Romantic stories linking Tintagel Castle to the Round Table, knights and chivalry are exciting and magical but little is based on historical fact. The first link to the legend was in 1130 when Geoffrey de Monmouth published the ‘History of Britain’ and claimed that Tintagel was the birthplace of King Arthur.
The wondrous setting of Tintagel Castle inspires the imagination and the headland upon which the castle stands is proudly majestic with the turbulent Atlantic Ocean beating against its three sides.
Ancient rock cut graves have revealed that the headland was once inhabited by a small Celtic community of monks.
Reginald, Earl of Cornwall started building the castle in 1145 on the neck of land between the mainland and ‘Tintagel’ island. Unfortunately the isthmus and buildings have eroded and crumbled over the years but most of the foundation of the great hall of the Norman castle and the chapel on the island plateau still remain. One hundred years later Richard Earl of Cornwall and owner of Restormel, Trematon and Launceston castles, extended Tintagel and then further additions were made by Edward the Black Prince. During the fourteenth century Tintagel Castle served as a very bleak and isolated state prison.
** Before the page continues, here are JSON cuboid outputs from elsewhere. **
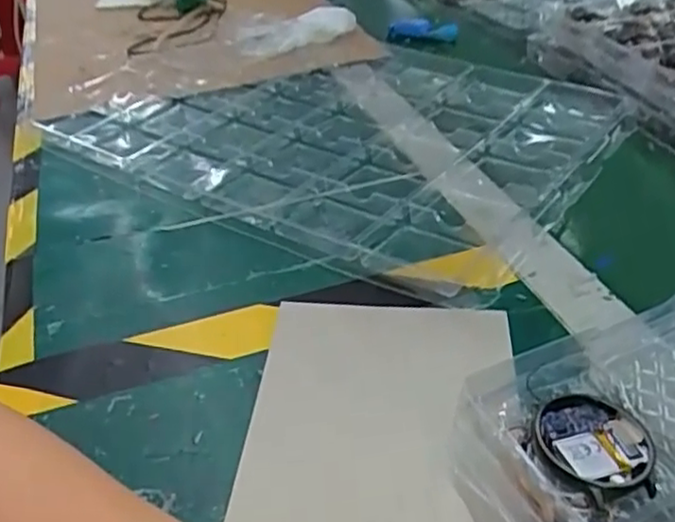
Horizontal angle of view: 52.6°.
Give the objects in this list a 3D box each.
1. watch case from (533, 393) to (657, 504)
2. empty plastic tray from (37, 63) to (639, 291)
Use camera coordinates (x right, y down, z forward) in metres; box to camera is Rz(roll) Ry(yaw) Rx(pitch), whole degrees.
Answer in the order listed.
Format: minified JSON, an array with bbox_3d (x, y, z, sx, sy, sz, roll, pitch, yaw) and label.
[{"bbox_3d":[0.098,0.070,0.261,0.042,0.012,0.046,9,38,16],"label":"watch case"},{"bbox_3d":[0.003,-0.117,0.575,0.398,0.019,0.311,20,43,31],"label":"empty plastic tray"}]

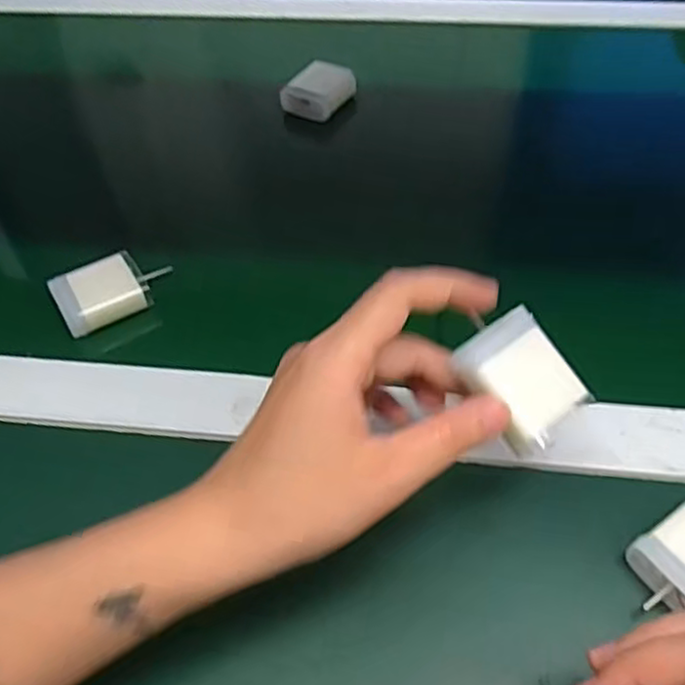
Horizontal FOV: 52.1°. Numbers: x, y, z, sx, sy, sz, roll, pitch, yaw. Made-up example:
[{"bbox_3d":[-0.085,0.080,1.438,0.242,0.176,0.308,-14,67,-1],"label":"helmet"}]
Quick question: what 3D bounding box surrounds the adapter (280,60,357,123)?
[{"bbox_3d":[-0.018,-0.197,0.549,0.043,0.015,0.056,28,58,23],"label":"adapter"}]

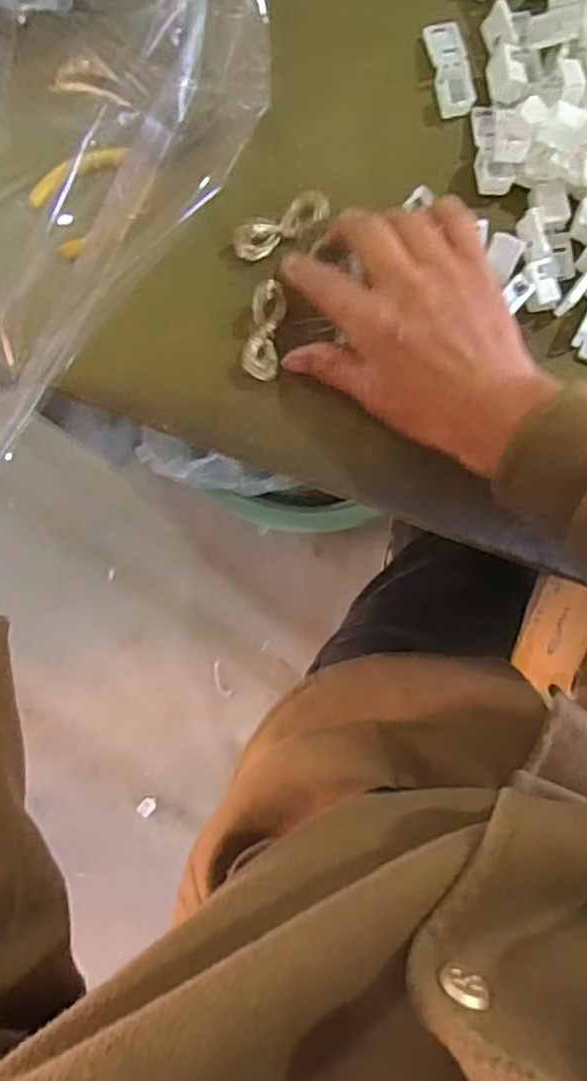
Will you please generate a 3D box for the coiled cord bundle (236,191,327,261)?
[{"bbox_3d":[-0.007,-0.180,0.380,0.060,0.013,0.020,-37,87,-1],"label":"coiled cord bundle"}]

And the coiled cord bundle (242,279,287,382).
[{"bbox_3d":[-0.016,-0.119,0.377,0.019,0.013,0.054,9,95,1],"label":"coiled cord bundle"}]

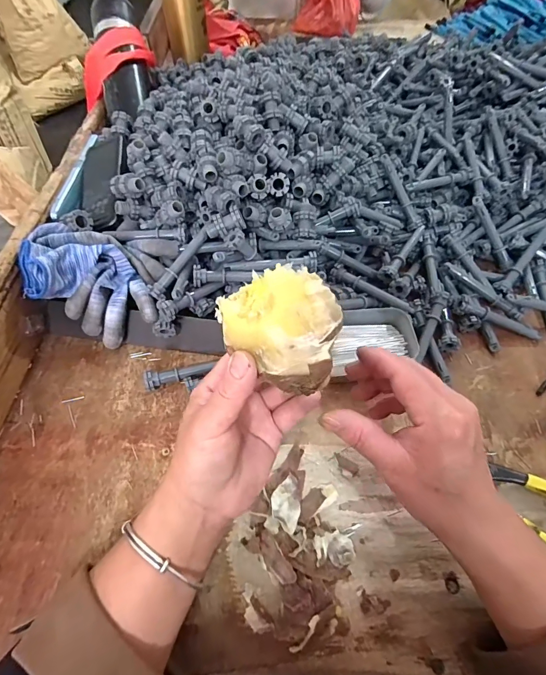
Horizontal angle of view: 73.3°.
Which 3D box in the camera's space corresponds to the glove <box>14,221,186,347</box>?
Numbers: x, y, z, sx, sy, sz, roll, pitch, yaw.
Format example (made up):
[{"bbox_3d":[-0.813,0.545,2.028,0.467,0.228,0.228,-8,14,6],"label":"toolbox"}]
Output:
[{"bbox_3d":[-0.170,-0.056,0.363,0.133,0.068,0.099,8,58,6],"label":"glove"}]

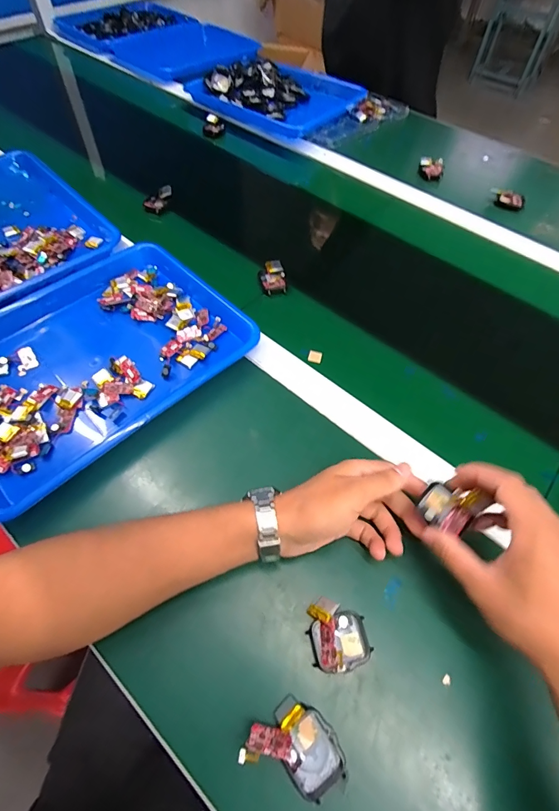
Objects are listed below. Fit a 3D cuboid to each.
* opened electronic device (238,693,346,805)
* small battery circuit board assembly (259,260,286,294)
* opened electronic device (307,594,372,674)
[{"bbox_3d":[0.013,0.242,0.274,0.067,0.019,0.044,26,61,14],"label":"opened electronic device"},{"bbox_3d":[-0.010,-0.181,0.547,0.036,0.017,0.055,-3,58,-3],"label":"small battery circuit board assembly"},{"bbox_3d":[0.048,0.183,0.311,0.045,0.021,0.051,-8,58,-6],"label":"opened electronic device"}]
Today Tintagel Castle is little more than a shell although almost ninety feet of the great hall structure remain to show how magnificent the original buildings must have been. During the peak season transport ferries the less agile visitor to the headland from Tintagel. The setting is wild and dramatic although steep steps to the most remote parts of the site could be a deterrent for some visitors the views and the rugged splendour of the setting make Tintagel Castle a marvellous place to visit.